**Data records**
:::::

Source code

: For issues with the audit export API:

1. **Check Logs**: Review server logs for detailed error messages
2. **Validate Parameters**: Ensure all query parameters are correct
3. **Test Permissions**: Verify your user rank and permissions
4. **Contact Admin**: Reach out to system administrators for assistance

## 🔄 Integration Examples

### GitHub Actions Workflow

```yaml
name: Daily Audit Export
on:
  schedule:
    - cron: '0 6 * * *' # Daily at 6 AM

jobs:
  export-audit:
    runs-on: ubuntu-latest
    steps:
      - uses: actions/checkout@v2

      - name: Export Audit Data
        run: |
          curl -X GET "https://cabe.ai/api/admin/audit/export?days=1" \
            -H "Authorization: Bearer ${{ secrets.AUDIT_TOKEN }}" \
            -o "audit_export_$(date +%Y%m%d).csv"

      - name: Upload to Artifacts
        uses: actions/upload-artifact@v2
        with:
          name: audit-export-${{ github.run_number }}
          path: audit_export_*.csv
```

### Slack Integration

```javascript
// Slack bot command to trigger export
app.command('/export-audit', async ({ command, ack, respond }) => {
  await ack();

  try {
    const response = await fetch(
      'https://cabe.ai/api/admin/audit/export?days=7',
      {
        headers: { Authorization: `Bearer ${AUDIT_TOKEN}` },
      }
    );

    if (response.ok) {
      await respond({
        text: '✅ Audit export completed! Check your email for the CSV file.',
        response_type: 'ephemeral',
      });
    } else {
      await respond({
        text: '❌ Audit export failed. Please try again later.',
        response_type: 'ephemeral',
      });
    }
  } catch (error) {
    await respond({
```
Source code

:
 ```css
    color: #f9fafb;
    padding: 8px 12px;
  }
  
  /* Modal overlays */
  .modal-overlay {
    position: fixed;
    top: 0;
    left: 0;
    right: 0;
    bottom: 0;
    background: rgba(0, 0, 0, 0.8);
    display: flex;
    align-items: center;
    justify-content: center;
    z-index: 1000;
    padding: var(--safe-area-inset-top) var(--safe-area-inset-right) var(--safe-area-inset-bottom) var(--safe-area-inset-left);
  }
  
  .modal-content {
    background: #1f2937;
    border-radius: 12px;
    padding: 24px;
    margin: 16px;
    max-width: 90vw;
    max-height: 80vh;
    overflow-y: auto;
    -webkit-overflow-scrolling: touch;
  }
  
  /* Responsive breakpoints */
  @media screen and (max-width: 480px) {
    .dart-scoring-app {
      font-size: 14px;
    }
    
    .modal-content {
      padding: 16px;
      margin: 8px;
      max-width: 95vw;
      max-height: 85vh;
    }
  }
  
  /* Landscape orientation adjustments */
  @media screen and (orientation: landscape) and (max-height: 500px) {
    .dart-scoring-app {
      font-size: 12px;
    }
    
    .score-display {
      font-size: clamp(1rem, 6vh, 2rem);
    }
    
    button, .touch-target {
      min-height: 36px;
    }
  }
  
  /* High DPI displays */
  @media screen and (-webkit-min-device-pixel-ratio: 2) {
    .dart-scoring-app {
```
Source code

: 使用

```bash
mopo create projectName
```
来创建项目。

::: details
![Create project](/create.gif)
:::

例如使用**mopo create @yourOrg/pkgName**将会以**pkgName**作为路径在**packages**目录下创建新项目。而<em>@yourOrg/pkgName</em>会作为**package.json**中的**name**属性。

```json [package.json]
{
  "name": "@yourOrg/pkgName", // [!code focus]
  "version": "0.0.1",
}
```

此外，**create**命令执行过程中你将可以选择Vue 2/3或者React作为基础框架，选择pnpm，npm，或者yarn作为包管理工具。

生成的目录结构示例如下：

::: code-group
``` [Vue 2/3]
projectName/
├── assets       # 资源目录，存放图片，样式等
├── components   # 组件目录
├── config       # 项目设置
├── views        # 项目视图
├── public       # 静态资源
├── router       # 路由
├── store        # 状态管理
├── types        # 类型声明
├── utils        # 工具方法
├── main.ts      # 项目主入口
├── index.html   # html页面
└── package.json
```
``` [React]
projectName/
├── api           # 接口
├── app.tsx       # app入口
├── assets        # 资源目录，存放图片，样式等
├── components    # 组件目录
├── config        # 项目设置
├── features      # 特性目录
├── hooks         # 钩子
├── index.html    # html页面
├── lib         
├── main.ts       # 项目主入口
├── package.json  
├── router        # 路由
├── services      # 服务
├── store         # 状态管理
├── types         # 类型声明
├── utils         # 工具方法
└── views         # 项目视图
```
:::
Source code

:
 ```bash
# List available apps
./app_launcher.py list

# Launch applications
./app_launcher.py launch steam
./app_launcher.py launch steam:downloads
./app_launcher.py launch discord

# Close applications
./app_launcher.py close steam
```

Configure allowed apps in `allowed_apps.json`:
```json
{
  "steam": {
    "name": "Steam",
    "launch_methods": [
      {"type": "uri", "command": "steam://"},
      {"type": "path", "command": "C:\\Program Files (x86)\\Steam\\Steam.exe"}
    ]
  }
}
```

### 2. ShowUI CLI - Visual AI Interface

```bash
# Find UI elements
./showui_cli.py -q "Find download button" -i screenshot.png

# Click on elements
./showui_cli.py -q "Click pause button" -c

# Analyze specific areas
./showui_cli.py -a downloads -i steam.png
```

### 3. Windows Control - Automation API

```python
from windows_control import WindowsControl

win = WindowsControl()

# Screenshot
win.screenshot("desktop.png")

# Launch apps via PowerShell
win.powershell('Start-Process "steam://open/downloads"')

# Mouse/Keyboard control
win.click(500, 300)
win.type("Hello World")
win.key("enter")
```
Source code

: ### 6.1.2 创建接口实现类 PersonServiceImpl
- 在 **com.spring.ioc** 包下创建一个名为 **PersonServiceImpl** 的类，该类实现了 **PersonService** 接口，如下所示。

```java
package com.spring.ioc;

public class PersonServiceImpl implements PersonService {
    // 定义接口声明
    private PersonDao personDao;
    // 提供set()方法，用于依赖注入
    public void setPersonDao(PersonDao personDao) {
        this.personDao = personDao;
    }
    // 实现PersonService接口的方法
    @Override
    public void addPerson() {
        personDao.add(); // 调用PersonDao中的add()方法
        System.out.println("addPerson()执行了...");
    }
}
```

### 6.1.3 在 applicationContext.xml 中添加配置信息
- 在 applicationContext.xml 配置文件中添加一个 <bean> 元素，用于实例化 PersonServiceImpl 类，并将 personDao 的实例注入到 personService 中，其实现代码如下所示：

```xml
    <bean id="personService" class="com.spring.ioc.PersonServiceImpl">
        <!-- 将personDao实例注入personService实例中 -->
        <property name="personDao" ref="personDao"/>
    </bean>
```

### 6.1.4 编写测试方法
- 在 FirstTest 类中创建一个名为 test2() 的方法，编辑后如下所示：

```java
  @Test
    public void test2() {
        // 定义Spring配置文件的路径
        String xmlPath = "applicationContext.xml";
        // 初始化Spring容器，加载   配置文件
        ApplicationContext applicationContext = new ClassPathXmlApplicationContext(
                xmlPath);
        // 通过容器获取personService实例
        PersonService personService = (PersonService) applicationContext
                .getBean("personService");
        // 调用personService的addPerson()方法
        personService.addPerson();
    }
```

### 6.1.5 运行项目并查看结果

:::::

**About this task**
Please find how many lines in the records hold "height", then give that number with nothing else.

**Solution to this task**
4